# [Questions]
1. Please translate this sentence from the passage on Go's time.Date into Spanish: "The first month is January which has numeric value 1."
2. Write the next part of the explanation of how Go's time.Date treats zero month and day values, picking up after its final line of code.

# [Document extract]
*****
Foreword: The question was asked on November 30, that's why the month and day part seems like today.


Zero values are parsed properly, but there is no "Month 0". The first month is January which has numeric value 1. Similarly, there is no 0th day of month, the first day in every month is 1.

time.Date documents that:

The month, day, hour, min, sec, and nsec values may be outside their usual ranges and will be normalized during the conversion. For example, October 32 converts to November 1.

So if you pass 0 for month and day, that is interpreted the same as passing 1 to month and day, and adding -1 to each.

See this example:

bday := time.Date(0, time.Month(0), 0, 0, 0, 0, 0, time.UTC)
*****
# [Study material]
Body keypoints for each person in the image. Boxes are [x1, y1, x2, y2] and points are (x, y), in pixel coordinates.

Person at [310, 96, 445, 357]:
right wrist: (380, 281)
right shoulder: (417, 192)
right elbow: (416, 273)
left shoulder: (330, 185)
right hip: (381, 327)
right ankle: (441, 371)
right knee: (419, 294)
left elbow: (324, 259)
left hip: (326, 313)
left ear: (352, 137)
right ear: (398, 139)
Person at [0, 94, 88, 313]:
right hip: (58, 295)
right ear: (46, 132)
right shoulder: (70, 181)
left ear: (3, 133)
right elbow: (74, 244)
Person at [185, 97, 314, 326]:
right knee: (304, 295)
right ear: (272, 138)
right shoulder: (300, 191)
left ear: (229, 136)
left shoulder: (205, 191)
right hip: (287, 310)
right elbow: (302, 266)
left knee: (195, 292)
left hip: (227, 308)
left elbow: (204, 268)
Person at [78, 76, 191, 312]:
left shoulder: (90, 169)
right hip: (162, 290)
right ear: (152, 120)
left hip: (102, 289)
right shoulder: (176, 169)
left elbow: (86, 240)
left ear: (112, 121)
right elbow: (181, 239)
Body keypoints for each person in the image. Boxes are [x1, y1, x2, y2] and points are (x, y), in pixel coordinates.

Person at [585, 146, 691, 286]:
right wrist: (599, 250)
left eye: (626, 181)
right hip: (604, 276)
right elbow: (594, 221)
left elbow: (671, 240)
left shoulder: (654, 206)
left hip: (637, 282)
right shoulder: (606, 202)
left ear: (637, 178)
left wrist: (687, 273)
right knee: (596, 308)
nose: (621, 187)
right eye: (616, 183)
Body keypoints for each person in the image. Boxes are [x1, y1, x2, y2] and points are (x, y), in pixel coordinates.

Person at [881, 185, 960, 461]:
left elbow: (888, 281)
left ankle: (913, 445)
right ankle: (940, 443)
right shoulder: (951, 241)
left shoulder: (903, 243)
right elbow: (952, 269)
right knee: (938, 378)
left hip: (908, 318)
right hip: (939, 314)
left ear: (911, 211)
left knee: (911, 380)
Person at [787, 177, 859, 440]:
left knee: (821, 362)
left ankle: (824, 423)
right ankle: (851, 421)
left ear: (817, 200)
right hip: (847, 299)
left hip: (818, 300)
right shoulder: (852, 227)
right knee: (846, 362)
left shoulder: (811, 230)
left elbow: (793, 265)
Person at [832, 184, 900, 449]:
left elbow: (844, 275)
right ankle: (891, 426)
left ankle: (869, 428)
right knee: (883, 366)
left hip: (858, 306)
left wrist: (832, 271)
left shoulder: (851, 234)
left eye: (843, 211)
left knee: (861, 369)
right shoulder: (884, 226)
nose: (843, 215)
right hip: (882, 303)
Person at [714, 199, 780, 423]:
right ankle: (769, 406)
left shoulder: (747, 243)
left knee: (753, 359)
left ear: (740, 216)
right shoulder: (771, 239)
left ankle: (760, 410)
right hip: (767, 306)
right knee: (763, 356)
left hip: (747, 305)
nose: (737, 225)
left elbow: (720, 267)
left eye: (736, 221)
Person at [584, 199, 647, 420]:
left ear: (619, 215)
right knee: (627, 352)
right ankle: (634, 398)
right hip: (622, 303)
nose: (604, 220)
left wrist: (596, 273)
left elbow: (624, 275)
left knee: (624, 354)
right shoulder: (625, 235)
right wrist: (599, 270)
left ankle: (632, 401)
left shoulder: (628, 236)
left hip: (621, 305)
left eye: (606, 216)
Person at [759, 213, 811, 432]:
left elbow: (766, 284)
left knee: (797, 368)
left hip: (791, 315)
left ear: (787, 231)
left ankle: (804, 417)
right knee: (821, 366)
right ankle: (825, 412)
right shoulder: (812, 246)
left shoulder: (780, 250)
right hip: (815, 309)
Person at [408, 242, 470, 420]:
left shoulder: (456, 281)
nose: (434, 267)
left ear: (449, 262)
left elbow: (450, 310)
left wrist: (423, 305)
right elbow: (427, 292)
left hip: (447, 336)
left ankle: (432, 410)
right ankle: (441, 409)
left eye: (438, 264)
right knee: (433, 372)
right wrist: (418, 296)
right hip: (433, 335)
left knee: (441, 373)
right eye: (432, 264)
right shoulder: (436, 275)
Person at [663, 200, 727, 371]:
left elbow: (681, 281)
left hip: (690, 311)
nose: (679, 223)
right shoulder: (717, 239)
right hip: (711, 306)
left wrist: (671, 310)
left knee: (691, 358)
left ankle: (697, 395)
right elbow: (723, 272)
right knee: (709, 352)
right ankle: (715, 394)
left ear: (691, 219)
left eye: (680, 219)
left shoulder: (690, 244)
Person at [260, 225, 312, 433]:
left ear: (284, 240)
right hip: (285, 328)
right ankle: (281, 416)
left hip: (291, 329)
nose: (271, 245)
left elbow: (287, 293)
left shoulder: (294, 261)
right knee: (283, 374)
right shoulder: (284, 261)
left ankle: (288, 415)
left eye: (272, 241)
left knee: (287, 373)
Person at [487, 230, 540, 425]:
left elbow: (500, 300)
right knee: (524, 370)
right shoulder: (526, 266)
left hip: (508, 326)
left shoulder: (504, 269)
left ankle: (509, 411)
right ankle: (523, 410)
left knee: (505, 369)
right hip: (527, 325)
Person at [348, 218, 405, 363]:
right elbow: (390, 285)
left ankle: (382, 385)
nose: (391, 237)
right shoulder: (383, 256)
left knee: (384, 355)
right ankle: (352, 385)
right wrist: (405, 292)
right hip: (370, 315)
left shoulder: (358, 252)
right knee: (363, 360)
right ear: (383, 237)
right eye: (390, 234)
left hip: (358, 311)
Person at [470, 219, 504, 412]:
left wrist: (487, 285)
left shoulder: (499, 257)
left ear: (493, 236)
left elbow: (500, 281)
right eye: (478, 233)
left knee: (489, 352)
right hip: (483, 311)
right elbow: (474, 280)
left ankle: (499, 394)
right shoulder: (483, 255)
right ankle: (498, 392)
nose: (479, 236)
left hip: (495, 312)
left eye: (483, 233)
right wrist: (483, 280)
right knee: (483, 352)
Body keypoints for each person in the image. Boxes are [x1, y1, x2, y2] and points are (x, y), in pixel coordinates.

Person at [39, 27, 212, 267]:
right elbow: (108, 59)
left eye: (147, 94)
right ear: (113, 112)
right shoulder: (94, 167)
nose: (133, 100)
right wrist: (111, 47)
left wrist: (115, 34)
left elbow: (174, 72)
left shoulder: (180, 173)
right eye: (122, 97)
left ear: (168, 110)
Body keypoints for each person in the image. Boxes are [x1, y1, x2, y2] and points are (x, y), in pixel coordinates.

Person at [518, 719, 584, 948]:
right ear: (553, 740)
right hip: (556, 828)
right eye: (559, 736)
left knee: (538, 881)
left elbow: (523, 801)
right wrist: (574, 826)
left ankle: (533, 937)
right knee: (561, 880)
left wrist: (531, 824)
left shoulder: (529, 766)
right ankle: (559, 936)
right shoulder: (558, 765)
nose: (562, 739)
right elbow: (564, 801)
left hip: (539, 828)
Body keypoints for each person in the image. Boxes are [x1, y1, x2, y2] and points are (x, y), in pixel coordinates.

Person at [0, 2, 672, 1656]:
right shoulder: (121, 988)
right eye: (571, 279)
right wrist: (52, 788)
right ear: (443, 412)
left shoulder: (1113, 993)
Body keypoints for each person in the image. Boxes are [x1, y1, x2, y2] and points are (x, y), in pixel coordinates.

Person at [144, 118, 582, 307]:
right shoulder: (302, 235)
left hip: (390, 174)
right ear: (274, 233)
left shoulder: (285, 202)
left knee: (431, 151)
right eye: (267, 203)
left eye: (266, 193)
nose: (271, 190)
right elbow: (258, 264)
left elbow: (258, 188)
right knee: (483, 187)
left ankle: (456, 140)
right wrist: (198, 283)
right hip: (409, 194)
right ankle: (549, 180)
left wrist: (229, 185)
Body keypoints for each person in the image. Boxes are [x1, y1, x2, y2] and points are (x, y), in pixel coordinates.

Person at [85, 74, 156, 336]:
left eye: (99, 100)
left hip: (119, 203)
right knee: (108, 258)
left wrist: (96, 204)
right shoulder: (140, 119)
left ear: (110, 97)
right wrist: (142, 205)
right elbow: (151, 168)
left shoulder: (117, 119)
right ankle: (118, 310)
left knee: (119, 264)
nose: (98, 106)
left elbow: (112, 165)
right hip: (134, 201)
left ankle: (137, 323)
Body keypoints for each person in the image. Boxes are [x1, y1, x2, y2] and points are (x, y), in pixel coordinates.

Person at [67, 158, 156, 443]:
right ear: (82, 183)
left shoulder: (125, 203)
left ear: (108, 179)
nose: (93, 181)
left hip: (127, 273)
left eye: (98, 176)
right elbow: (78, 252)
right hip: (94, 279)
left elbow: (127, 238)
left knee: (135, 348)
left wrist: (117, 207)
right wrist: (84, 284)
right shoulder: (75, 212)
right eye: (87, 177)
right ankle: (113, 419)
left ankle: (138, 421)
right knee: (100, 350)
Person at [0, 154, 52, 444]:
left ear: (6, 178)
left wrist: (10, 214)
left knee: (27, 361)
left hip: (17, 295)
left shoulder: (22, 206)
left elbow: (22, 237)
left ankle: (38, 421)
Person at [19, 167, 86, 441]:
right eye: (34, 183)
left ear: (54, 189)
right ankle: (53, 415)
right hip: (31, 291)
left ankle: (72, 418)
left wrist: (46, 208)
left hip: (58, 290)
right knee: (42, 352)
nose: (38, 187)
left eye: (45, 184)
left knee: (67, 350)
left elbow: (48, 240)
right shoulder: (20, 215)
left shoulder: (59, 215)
*****
# [Answers by item]
1. El primer mes es enero, que tiene el valor numérico 1.

2.
fmt.Println(bday)

bday2 := time.Date(0, time.Month(1), 1, 0, 0, 0, 0, time.UTC)
fmt.Println(bday2)
bday2 = bday2.AddDate(0, -1, -1)
fmt.Println(bday2)

Which outputs (try it on the Go Playground):

-0001-11-30 00:00:00 +0000 UTC
0000-01-01 00:00:00 +0000 UTC
-0001-11-30 00:00:00 +0000 UTC

So the result becoming "today" is purely by accident, today being November 30. If you run the code tomorrow, the month-day part will not be today anymore but yesterday.